(Saved data entries)

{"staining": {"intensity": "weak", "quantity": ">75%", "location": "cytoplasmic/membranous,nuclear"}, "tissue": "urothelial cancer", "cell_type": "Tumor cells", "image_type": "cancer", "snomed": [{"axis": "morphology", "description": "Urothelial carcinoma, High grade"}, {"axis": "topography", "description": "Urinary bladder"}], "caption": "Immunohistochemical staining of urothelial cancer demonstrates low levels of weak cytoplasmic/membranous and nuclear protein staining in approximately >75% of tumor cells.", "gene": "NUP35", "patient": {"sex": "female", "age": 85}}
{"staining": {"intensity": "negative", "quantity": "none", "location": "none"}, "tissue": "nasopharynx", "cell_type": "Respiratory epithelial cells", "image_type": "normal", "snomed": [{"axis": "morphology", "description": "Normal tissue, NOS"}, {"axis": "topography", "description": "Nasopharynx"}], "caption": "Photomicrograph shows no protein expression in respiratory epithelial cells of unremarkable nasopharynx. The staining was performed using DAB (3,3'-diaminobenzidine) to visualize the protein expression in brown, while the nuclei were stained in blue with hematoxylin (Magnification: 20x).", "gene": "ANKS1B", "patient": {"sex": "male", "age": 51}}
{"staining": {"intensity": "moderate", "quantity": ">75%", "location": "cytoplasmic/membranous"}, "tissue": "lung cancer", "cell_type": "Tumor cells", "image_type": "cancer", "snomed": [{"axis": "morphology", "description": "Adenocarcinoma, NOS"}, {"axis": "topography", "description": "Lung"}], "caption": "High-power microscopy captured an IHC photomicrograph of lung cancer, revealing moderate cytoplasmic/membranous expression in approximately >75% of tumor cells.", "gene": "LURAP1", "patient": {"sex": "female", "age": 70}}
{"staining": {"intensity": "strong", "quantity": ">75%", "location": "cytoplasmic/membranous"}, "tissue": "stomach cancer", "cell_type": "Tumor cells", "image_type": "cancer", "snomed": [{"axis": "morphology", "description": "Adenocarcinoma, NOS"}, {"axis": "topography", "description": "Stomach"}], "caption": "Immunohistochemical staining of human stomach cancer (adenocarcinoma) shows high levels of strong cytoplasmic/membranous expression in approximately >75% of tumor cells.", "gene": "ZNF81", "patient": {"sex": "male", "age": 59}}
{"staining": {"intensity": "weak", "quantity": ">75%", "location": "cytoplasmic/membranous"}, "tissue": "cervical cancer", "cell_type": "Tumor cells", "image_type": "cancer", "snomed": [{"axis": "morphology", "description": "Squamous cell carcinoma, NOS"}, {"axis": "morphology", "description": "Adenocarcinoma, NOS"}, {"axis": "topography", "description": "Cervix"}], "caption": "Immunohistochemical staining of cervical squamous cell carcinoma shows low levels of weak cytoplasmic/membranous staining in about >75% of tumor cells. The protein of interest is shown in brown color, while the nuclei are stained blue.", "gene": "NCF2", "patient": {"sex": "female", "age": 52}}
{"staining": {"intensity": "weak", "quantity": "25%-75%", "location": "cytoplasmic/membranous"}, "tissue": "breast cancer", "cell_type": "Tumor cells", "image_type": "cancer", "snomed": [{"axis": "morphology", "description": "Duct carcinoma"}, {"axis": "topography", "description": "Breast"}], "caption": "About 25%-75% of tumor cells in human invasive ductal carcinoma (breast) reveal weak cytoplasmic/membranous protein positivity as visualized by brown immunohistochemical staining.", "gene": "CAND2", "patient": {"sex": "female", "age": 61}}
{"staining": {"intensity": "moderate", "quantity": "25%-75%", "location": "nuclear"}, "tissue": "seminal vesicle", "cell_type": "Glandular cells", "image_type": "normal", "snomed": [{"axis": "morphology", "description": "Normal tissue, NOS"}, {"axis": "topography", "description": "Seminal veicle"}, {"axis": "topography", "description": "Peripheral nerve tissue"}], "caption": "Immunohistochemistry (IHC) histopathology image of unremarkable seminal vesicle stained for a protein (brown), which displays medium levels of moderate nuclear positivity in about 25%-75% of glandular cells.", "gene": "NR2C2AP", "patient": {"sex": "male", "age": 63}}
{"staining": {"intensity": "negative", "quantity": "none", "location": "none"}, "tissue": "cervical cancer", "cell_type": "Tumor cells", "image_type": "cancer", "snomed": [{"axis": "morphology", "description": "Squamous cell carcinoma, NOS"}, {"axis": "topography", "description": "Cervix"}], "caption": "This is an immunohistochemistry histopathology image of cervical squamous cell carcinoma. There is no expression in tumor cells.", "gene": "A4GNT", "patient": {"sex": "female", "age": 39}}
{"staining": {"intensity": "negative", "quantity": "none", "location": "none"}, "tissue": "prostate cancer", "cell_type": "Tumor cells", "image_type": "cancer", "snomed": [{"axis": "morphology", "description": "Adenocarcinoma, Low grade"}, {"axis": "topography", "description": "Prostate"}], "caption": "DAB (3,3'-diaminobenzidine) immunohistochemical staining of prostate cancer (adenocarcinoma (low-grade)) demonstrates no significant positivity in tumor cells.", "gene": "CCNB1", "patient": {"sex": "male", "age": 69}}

▸ EXERCISE PROMPT
Within the data above, the span starting at the line containing "staining of human" and ending at the line containing "staining of cervical" is to be retyped exactly, with no other lines.

▸ RESPONSE AREA
{"staining": {"intensity": "strong", "quantity": ">75%", "location": "cytoplasmic/membranous"}, "tissue": "stomach cancer", "cell_type": "Tumor cells", "image_type": "cancer", "snomed": [{"axis": "morphology", "description": "Adenocarcinoma, NOS"}, {"axis": "topography", "description": "Stomach"}], "caption": "Immunohistochemical staining of human stomach cancer (adenocarcinoma) shows high levels of strong cytoplasmic/membranous expression in approximately >75% of tumor cells.", "gene": "ZNF81", "patient": {"sex": "male", "age": 59}}
{"staining": {"intensity": "weak", "quantity": ">75%", "location": "cytoplasmic/membranous"}, "tissue": "cervical cancer", "cell_type": "Tumor cells", "image_type": "cancer", "snomed": [{"axis": "morphology", "description": "Squamous cell carcinoma, NOS"}, {"axis": "morphology", "description": "Adenocarcinoma, NOS"}, {"axis": "topography", "description": "Cervix"}], "caption": "Immunohistochemical staining of cervical squamous cell carcinoma shows low levels of weak cytoplasmic/membranous staining in about >75% of tumor cells. The protein of interest is shown in brown color, while the nuclei are stained blue.", "gene": "NCF2", "patient": {"sex": "female", "age": 52}}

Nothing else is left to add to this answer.